Cristo Redentor / Shana Reis / Fotos Públicas

A situação não é — de longe — grave como a enfrentada pelo Palácio Guanabara, mas as contas da prefeitura do Rio de Janeiro geram preocupação. No início do ano, logo após assumir o cargo, o alcaide Marcelo Crivella determinou o corte de 25% de todos os contratos da prefeitura. O motivo: uma pesquisa da Fundação Getúlio Vargas indicou que há um déficit de R$ 3,2 bilhões no orçamento do município para o ano de 2017.

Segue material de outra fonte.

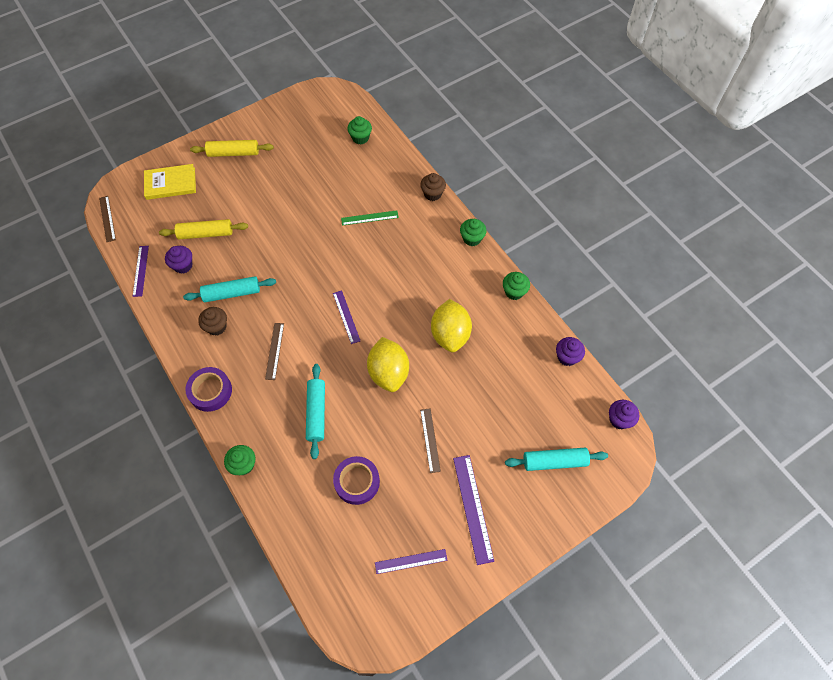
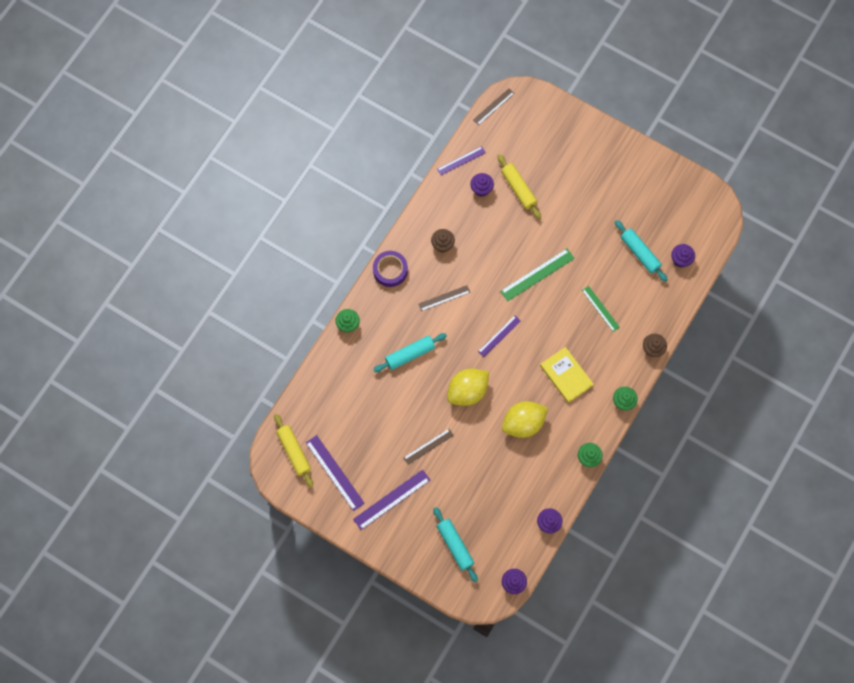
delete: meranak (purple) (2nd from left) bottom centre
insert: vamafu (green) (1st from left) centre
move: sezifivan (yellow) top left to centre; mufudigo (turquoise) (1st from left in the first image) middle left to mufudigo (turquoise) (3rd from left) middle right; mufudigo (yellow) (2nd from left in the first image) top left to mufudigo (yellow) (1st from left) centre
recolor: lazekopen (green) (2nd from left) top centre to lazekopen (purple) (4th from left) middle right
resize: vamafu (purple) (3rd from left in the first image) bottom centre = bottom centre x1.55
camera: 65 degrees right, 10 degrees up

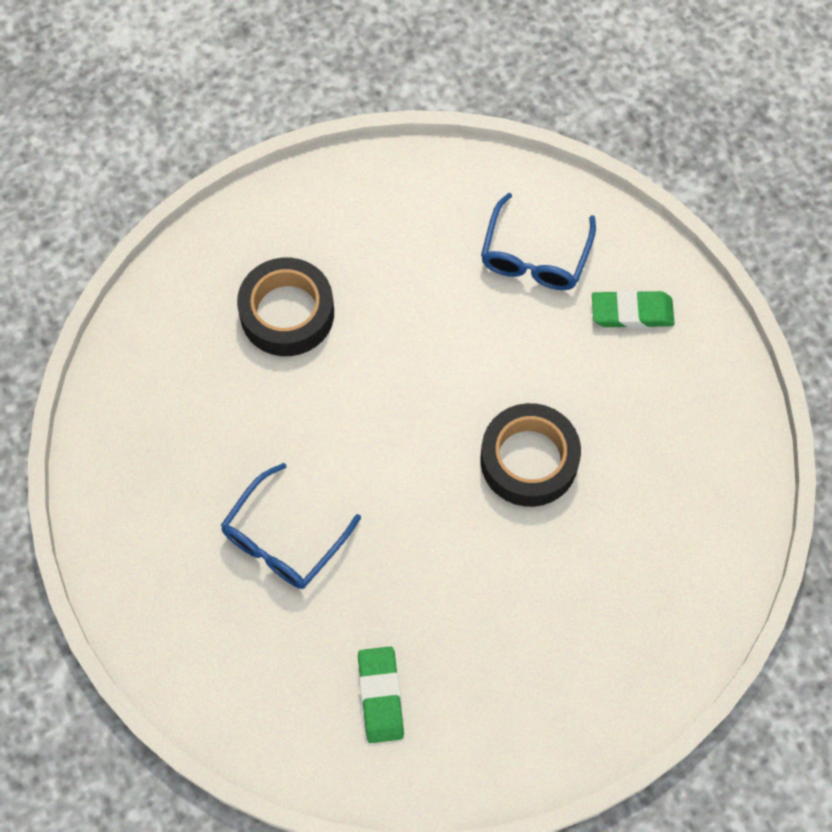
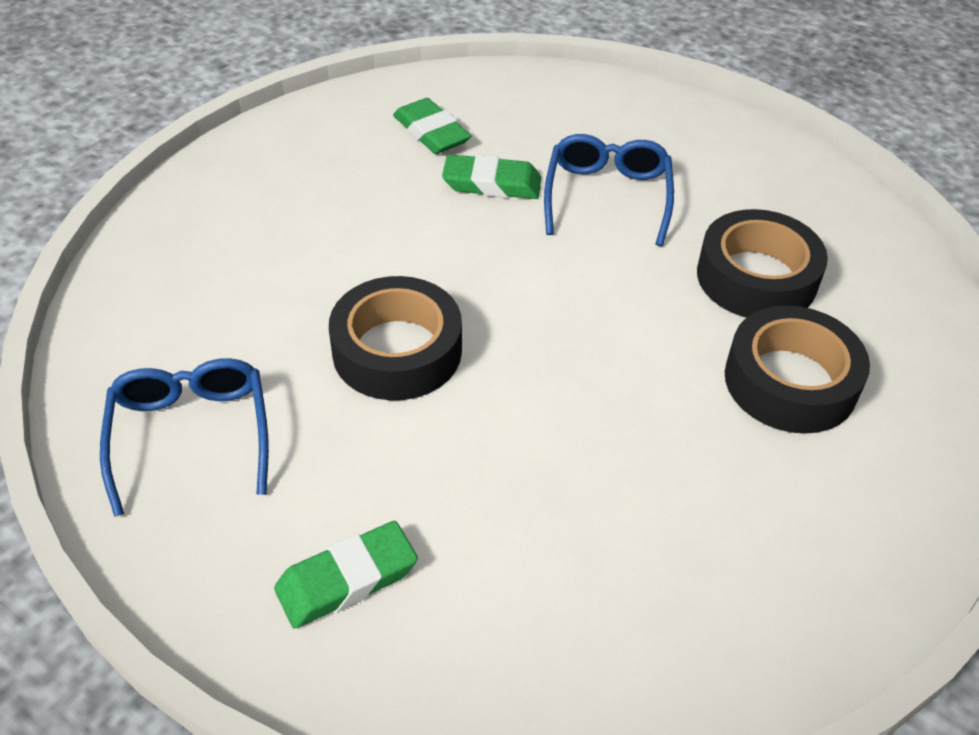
insert:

A informação, publicada no Diário Oficial do município do dia 10 de abril, foi apresentada no evento em que Crivella fez um balanço dos primeiros cem dias de sua gestão na capital fluminense.

De acordo com o texto, “uma das preocupações do atual governo” é a respeito dos empréstimos contratados nas gestões anteriores junto ao BNDES e aos altos empenhos — uma das etapas do pagamento de um órgão público, no qual se cria para o estado a obrigação de pagamento — cancelados em dezembro de 2016: R$ 116,57 milhões na área da Saúde; R$ 86,06 milhões em Conservação e Meio Ambiente; R$ 65,47 milhões na Comlurb, R$ 88,23 milhões em Urbanismo, Infraestrutura e Habitação; e R$ 50,98 milhões na área de Educação, Esporte e Lazer. Somados, esses empenhos cancelados mencionados no Diário Oficial totalizam R$ 407,31 milhões.

A prefeitura, claro, apresentou suas medidas para sanear as contas: determinou cortes nos cargos comissionados e redução do número de secretarias — são 12, contra 35 da antiga gestão. A folha salarial conta com menos 2.087 cargos, que representa uma economia de R$ 71 milhões por meses (a comparação foi feita entre novembro de 2016 e fevereiro deste ano). Houve, ainda, redução de mais de R$ 700 milhões nos contratos da administração municipal.